Researchers Xinyu Shi, Simei Yang, and Francky Catthoor from the IMEC research center in Belgium have published a study that delves into the architectural challenges posed by the increasing diversity of extended reality (XR) workloads, which include augmented and virtual reality applications. Their work aims to provide a systematic understanding of XR workloads and offer practical design guidelines for future XR systems-on-chips (SoCs). The research was published in the IEEE/ACM International Symposium on Low Power Electronics and Design (ISLPED).
The study highlights that edge and mobile platforms for XR must deliver ultra-low-latency performance under strict power and area constraints. However, the rapid increase in diverse XR workloads, characterized by heterogeneous operator types and complex dataflow structures, poses significant challenges to conventional accelerator architectures. These architectures are typically centered around convolutional neural networks (CNNs) and are becoming less effective with traditional compute-centric optimization strategies.

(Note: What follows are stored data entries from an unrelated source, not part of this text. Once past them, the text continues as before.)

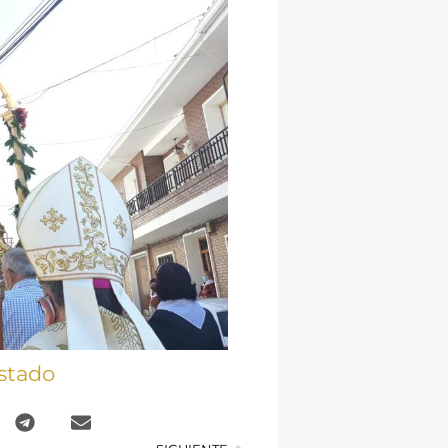
stado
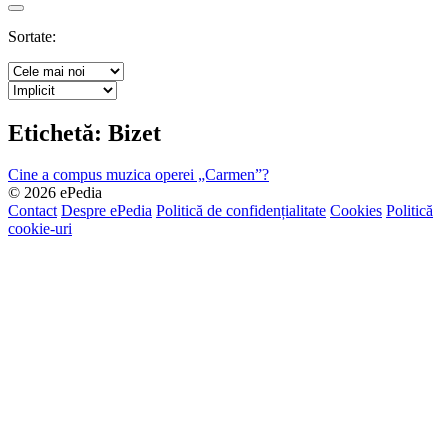
Search
Sortate:
Etichetă:
Bizet
Cine a compus muzica operei „Carmen”?
© 2026 ePedia
Contact
Despre ePedia
Politică de confidențialitate
Cookies
Politică
cookie-uri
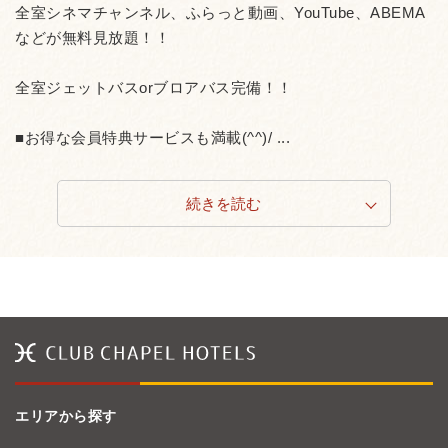
全室シネマチャンネル、ふらっと動画、YouTube、ABEMA
などが無料見放題！！
全室ジェットバスorブロアバス完備！！
■お得な会員特典サービスも満載(^^)/ ...
続きを読む
エリアから探す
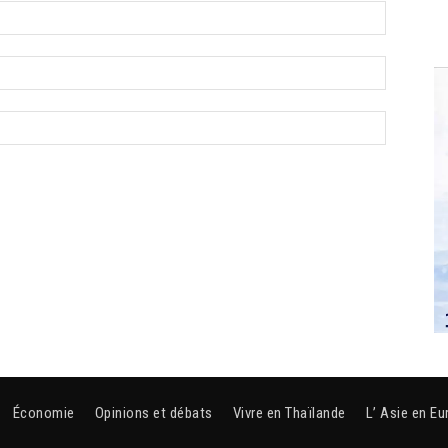
Économie
Opinions et débats
Vivre en Thaïlande
L’ Asie en Eu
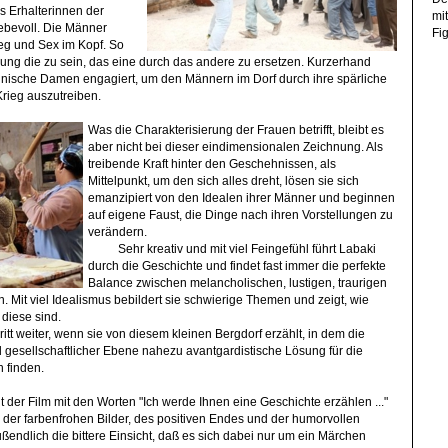
ls Erhalterinnen der
mi
iebevoll. Die Männer
Fig
eg und Sex im Kopf. So
sung die zu sein, das eine durch das andere zu ersetzen. Kurzerhand
inische Damen engagiert, um den Männern im Dorf durch ihre spärliche
rieg auszutreiben.
Was die Charakterisierung der Frauen betrifft, bleibt es
aber nicht bei dieser eindimensionalen Zeichnung. Als
treibende Kraft hinter den Geschehnissen, als
Mittelpunkt, um den sich alles dreht, lösen sie sich
emanzipiert von den Idealen ihrer Männer und beginnen
auf eigene Faust, die Dinge nach ihren Vorstellungen zu
verändern.
Sehr kreativ und mit viel Feingefühl führt Labaki
durch die Geschichte und findet fast immer die perfekte
Balance zwischen melancholischen, lustigen, traurigen
Mit viel Idealismus bebildert sie schwierige Themen und zeigt, wie
diese sind.
itt weiter, wenn sie von diesem kleinen Bergdorf erzählt, in dem die
d gesellschaftlicher Ebene nahezu avantgardistische Lösung für die
n finden.
nt der Film mit den Worten "Ich werde Ihnen eine Geschichte erzählen ..."
der farbenfrohen Bilder, des positiven Endes und der humorvollen
ßendlich die bittere Einsicht, daß es sich dabei nur um ein Märchen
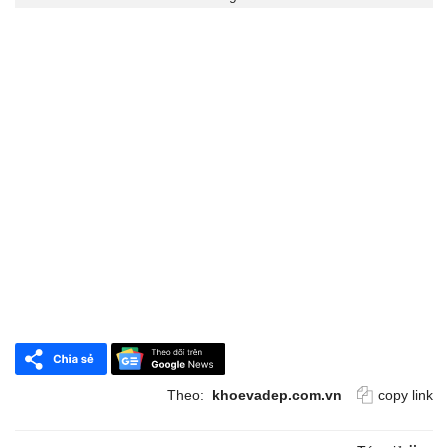
Theo:
khoevadep.com.vn
copy link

To address this, the researchers present an architectural classification of XR workloads using a cross-layer methodology. This approach integrates model-based high-level design space exploration with empirical profiling on commercial GPU and CPU hardware. By analyzing a representative set of workloads spanning 12 distinct XR kernels, the team distills the complex architectural characteristics into a small set of cross-layer workload archetypes, such as capacity-limited and overhead-sensitive.
Building on these archetypes, the researchers extract key architectural insights and provide actionable design guidelines for next-generation XR SoCs. They emphasize that future XR architecture design must shift from generic resource scaling toward phase-aware scheduling and elastic resource allocation. This shift is crucial for achieving greater energy efficiency and high performance in future XR systems.
For the energy sector, the implications of this research are significant. As XR technologies become more prevalent in industries such as energy management, remote monitoring, and training, the need for energy-efficient and high-performance XR systems will grow. The design guidelines provided by this study can help developers create more efficient XR devices, reducing energy consumption and improving overall performance. This, in turn, can lead to more sustainable and effective use of XR technologies in the energy industry.
This article is based on research available at arXiv.